→ Extracted entries:
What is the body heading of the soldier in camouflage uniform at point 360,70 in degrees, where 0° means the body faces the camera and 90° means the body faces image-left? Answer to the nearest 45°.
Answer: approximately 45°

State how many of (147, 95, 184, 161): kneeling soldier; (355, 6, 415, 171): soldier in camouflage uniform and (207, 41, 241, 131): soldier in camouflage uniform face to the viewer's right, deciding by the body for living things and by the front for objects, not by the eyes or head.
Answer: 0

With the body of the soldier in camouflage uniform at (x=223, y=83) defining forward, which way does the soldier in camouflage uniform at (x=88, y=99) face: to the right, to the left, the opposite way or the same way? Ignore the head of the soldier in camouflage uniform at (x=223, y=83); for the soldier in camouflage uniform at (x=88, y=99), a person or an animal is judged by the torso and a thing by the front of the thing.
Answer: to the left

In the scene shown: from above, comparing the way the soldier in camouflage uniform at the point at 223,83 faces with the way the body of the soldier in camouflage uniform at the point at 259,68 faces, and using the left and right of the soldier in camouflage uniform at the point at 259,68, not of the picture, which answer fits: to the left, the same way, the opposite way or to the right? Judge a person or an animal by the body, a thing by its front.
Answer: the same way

→ Work instruction:
Copy the records above, swapping each occurrence of "camouflage uniform" for "combat fatigues" and changing nothing else.

→ Reply to the exercise:
What is the body heading of the soldier in combat fatigues at point 360,70 in degrees, where 0° means the body faces the camera and 90° means the body faces image-left? Answer to the nearest 45°.
Answer: approximately 45°

State how many of (147, 95, 184, 161): kneeling soldier; (355, 6, 415, 171): soldier in combat fatigues and (207, 41, 241, 131): soldier in combat fatigues face to the viewer's right, deciding by the body for living things and by the front for objects, not by the eyes or head.
Answer: 0

With the body of the soldier in combat fatigues at (x=223, y=83) defining forward, which way does the soldier in combat fatigues at (x=88, y=99) face: to the right, to the left, the opposite way or the same way? Ignore the head of the soldier in combat fatigues at (x=223, y=83); for the soldier in combat fatigues at (x=88, y=99), a person or an animal is judged by the torso and a thing by the front of the thing.
Answer: to the left

In the scene shown: from above, comparing the way the soldier in combat fatigues at the point at 223,83 faces with the way the body of the soldier in combat fatigues at the point at 259,68 faces, and using the left and right of the soldier in combat fatigues at the point at 259,68, not of the picture, which answer fits: to the left, the same way, the opposite way or to the right? Judge a person or an animal by the body, a thing by its front.
Answer: the same way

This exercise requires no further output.